Fifty male Balb/C mice, aged 6 to 8 wk, bred at the Universidad de Granada facilities (Granada, Spain) were housed in stainless-steel cages with a 12-h light/dark cycle (0800 to 2000h) in a controlled atmosphere (temperature 22±2°C, humidity 55±2%). The animals were fed a purified diet ad libitum (Harlan, Barcelona, Spain) and had free access to water during the experimental protocol. The protocol was carried out according to the guidelines of the Helsinki declaration and was approved by the Ethics Committee on Animal Experiments of the Universidad de Granada.

Experimental Design 

After 7 d of acclimation, mice were randomly assigned into 1 of 5 experimental groups (n=10 per group) as follows: 3 groups were orally administered with either 5×108, 2×109, or 1010 cfu/mouse per d dissolved in skim milk for 28 d (0.1 mL/mouse per d). One additional group received the vehicle alone and was used as a control. Intragastric feeding was performed by means of a polyvinyl chloride tube feeding needle purchased from Vygon (Ecoue, France). The last group received intraperitoneal administration of a single dose of 5×108 cfu/mouse dissolved in saline solution (0.1mL/mouse) and animals were killed at d 2 (n=5) and d 5 (n=5) after intraperitoneal injection. Throughout the experiment, the activity, behavior, and general health of the animals were observed daily. Body weight and food intake were recorded once a week. Mice were killed by intraperitoneal administration of sodium pentothal (50mg/kg), and blood was collected by cardiac puncture in EDTA-containing tubes in sterile conditions. The liver and spleen were removed in sterile conditions and weighed. The thymus, kidney, and heart were also removed from the intraperitoneally injected mice and weighed.

Bacterial Translocation 

Bacterial translocation was analyzed in the blood, liver, and spleen. A 50-μL quantity of blood was cultured in de Man, Rogosa, Sharpe (MRS) agar medium and brain heart infusion (BHI) agar and incubated at 37°C for 48h anaerobically for MRS and aerobically for BHI. Tissue samples were homogenized in buffered peptone water (1g/mL) and 100μL of the resulting homogenates were cultured in MRS and BHI agar as previously mentioned. After 48h of incubation, colony-forming units were counted and the results were expressed as incidence of translocation (number of mice in which colony-forming units were detected/total number of mice). Positive growth on agar plates was defined by the presence of any microorganism (even a single colony).
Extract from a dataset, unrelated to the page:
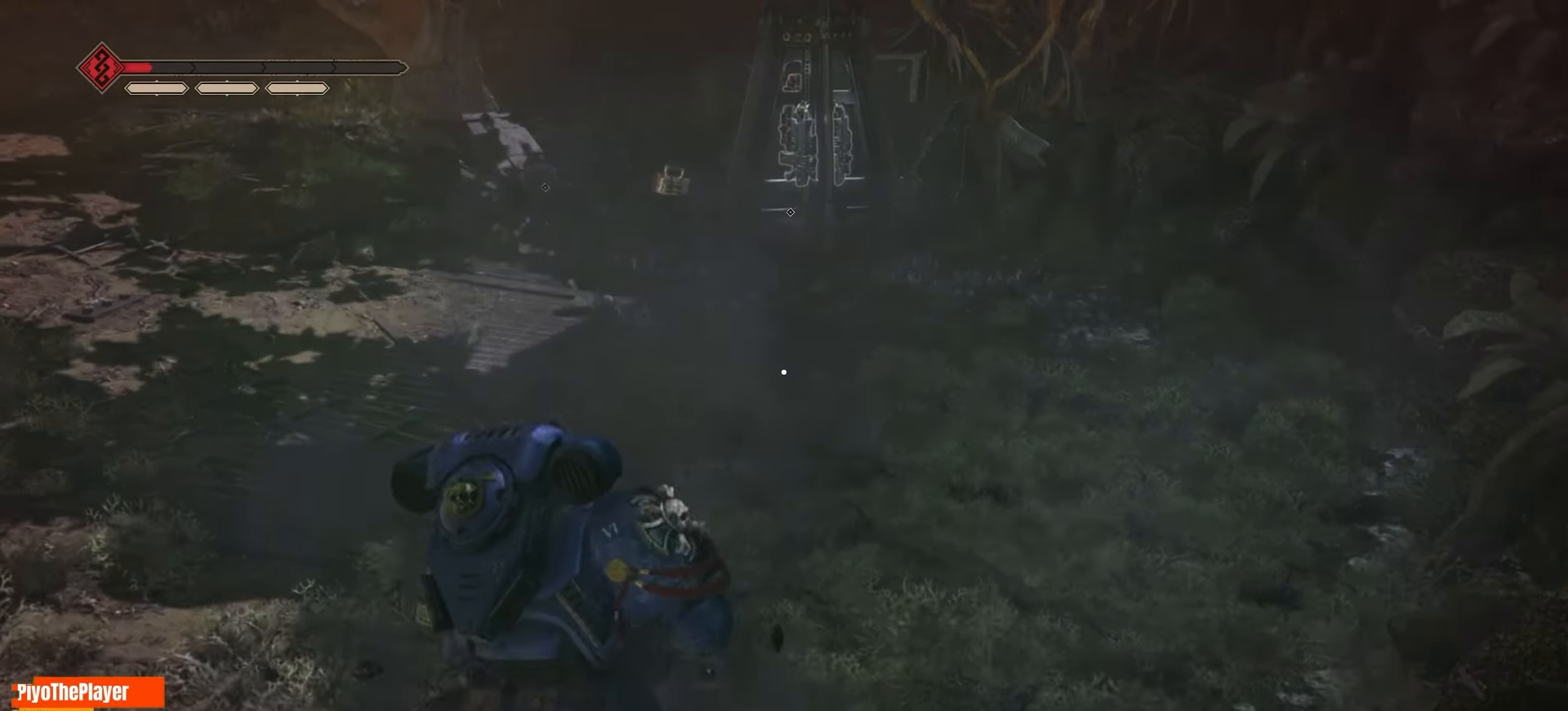
{"keys": ["w"], "mouse": [], "events": []}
Identification of Bacteria by PCR 

For detection of L. salivarius CECT5713, PCR was performed directly from MRS agar colonies using the following specific primers: 5′-GAT CGC TAT TTT TTT ATT AGG TAT C- 3′ and 5′-TGG CTA ACT TGT TTT TTT ACT TC-3′.

Serum α-Amyloid Protein 

With the aim of analyzing plasma markers of sepsis in mice injected intraperitoneally with the bacteria, plasma serum α-amyloid (SAA) concentration was measured with an ELISA kit (Biosource, Camarillo, CA). A 100-μL quantity of plasma or standard was added to each well of a microtiter plate previously coated with a monoclonal antibody specific for SAA. Immediately, 50μL of a peroxidase-conjugated antimouse SAA was also added to each well. After 1h of incubation at 37°C, 100μL of tetramethylbenzidine was added to wells and the reaction was stopped by addition of 100μL of H2SO4 (2 M). Finally, optical density was measured at 450nm using a microplate spectrophotometer (Bio-Rad Laboratories, Hercules, CA).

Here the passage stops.